### YOUR ASSIGNMENT
Show all the lines in the data below that include the word "possible".

┄┄┄┄┄┄┄┄┄┄┄┄┄┄┄┄┄┄┄┄

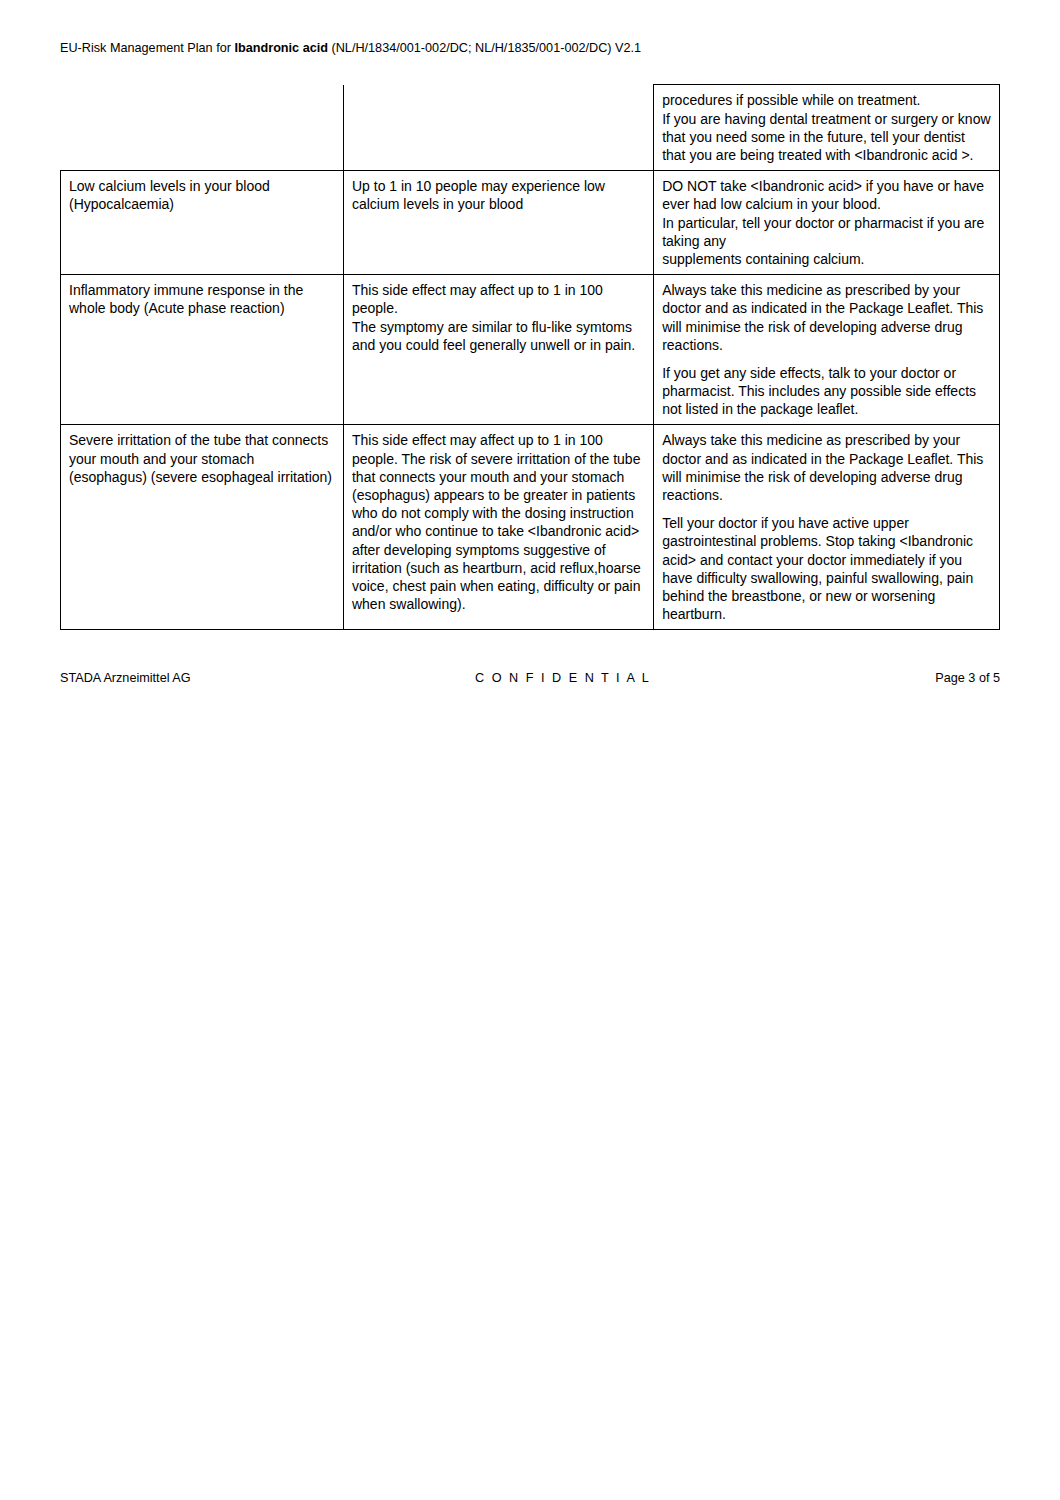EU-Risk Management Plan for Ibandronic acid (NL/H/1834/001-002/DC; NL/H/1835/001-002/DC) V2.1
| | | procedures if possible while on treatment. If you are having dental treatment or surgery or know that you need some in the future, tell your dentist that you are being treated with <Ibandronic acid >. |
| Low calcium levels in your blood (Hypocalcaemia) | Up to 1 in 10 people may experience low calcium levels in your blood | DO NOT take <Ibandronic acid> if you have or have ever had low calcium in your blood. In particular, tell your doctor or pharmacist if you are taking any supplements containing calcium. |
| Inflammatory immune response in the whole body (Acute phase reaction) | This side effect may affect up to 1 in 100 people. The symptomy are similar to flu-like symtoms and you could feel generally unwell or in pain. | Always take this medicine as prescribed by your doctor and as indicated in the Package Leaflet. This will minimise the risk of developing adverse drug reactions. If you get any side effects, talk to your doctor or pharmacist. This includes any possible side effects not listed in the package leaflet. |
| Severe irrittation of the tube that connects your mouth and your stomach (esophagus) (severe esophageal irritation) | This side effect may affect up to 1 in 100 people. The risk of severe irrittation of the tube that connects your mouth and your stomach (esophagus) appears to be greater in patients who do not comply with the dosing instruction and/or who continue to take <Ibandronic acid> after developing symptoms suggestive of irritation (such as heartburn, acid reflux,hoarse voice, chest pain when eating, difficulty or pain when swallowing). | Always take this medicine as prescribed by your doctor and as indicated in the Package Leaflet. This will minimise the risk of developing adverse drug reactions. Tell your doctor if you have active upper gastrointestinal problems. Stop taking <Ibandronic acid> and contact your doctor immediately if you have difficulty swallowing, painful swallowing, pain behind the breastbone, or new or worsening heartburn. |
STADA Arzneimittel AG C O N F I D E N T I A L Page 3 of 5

┄┄┄┄┄┄┄┄┄┄┄┄┄┄┄┄┄┄┄┄

### PROBLEM SOLUTION
| | | procedures if possible while on treatment. If you are having dental treatment or surgery or know that you need some in the future, tell your dentist that you are being treated with <Ibandronic acid >. |
| Inflammatory immune response in the whole body (Acute phase reaction) | This side effect may affect up to 1 in 100 people. The symptomy are similar to flu-like symtoms and you could feel generally unwell or in pain. | Always take this medicine as prescribed by your doctor and as indicated in the Package Leaflet. This will minimise the risk of developing adverse drug reactions. If you get any side effects, talk to your doctor or pharmacist. This includes any possible side effects not listed in the package leaflet. |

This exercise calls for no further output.